Optus email rejects shortened URLs
Optus has adjusted its email security regime to repel incoming emails that use URLs shortened by services like bit.ly or TinyURL.
Individuals that have sent emails to Optus addresses have forwarded the following error message to SearchSecurity ANZ:
“ [server name] tried to deliver your message, but it was rejected by the recipient domain. We recommend contacting the other email provider for further information about the cause of this error. The error that the other server returned was: 550 550 5.7.1 "shortened URL rejected, please use expanded or resolved link" (state 18).”

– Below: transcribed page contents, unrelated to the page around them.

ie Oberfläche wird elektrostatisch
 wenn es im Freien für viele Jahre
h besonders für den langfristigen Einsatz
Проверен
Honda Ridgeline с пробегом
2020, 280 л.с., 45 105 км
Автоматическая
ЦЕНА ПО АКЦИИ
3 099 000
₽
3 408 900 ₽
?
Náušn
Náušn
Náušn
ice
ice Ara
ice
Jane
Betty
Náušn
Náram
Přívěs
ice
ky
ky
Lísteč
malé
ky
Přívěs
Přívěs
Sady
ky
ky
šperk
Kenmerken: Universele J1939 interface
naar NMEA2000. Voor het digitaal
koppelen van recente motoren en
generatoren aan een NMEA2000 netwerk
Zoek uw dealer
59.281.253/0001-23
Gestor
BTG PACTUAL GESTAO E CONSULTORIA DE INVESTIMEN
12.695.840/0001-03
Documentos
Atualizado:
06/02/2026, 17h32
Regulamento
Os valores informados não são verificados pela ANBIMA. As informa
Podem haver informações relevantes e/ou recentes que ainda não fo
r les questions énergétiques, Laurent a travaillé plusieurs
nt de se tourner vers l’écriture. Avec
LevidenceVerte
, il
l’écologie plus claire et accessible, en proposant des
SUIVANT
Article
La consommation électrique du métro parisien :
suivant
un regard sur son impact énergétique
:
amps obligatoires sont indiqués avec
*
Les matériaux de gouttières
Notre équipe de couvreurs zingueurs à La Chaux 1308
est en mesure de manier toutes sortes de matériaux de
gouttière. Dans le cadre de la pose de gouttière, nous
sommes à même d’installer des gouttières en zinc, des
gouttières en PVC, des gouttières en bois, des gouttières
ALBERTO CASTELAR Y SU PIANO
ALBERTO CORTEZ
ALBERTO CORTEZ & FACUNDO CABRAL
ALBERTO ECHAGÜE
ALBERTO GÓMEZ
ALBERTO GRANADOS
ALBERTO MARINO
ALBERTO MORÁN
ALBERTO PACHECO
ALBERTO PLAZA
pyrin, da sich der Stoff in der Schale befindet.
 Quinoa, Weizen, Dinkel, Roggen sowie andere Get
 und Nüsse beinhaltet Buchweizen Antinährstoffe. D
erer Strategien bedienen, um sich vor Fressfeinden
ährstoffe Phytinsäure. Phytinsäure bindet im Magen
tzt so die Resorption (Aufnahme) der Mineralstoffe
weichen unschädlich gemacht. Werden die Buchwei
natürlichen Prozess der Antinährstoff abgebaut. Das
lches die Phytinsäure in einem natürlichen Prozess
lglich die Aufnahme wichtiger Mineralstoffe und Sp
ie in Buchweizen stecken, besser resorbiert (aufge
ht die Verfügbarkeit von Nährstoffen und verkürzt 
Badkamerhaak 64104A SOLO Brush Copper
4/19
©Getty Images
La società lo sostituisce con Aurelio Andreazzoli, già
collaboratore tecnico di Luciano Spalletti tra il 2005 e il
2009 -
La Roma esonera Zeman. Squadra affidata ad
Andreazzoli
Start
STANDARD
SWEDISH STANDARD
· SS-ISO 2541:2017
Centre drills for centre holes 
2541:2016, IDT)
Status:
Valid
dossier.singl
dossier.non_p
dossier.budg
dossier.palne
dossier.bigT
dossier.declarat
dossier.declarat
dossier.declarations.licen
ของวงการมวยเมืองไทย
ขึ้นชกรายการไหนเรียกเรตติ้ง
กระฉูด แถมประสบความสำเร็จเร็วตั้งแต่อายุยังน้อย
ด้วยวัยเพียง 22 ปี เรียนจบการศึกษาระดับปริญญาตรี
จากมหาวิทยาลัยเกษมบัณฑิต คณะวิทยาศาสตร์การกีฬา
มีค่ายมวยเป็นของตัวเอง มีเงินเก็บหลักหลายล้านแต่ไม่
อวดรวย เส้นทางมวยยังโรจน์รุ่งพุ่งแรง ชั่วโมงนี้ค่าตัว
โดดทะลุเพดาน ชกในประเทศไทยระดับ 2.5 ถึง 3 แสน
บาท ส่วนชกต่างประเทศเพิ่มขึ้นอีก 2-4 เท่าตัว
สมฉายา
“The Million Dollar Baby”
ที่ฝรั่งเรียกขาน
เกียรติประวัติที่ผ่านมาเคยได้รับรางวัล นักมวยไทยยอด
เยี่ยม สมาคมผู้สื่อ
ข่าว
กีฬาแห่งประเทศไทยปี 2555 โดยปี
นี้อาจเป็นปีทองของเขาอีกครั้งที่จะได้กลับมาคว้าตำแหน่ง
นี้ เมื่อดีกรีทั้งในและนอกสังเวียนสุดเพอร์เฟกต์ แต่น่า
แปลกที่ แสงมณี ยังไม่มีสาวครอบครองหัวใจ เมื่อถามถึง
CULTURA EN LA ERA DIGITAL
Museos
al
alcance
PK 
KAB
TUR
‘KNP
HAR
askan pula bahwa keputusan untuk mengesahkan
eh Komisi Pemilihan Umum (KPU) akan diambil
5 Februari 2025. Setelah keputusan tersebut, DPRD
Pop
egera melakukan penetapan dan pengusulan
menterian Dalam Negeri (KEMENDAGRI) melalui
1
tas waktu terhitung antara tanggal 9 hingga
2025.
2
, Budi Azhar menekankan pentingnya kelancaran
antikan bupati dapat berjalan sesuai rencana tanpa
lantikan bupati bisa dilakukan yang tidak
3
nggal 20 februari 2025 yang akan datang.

Optus PR department was not able to meet SearchStorage ANZ’s request for an interview with an in-house security professional to discuss the reason for the change, but did eventually issue a statement through a spokesperson who said:
““Optus recently implemented new security measures on our email servers to protect our customers from spam and phishing.”
Optus’ decision seems sound from a security point of view, as security experts have warned that URL shorteners such as bit.ly and TinyURL represent a threat since at least 2009, as their technique of disguising the real destination of a hyperlink makes it hard for users and content scanners to determine if it is a safe site.
Criminals have therefore used shortened URLs in attempts to induce internet users to download fake antivirus software, with a recent attack of this sort taking place in January according to Kaspersky Labs and Sophos. Security vendor M86 has also pointed out the issue, taking issue with the quality of rival MacAfee’s mcaf.ee/ service.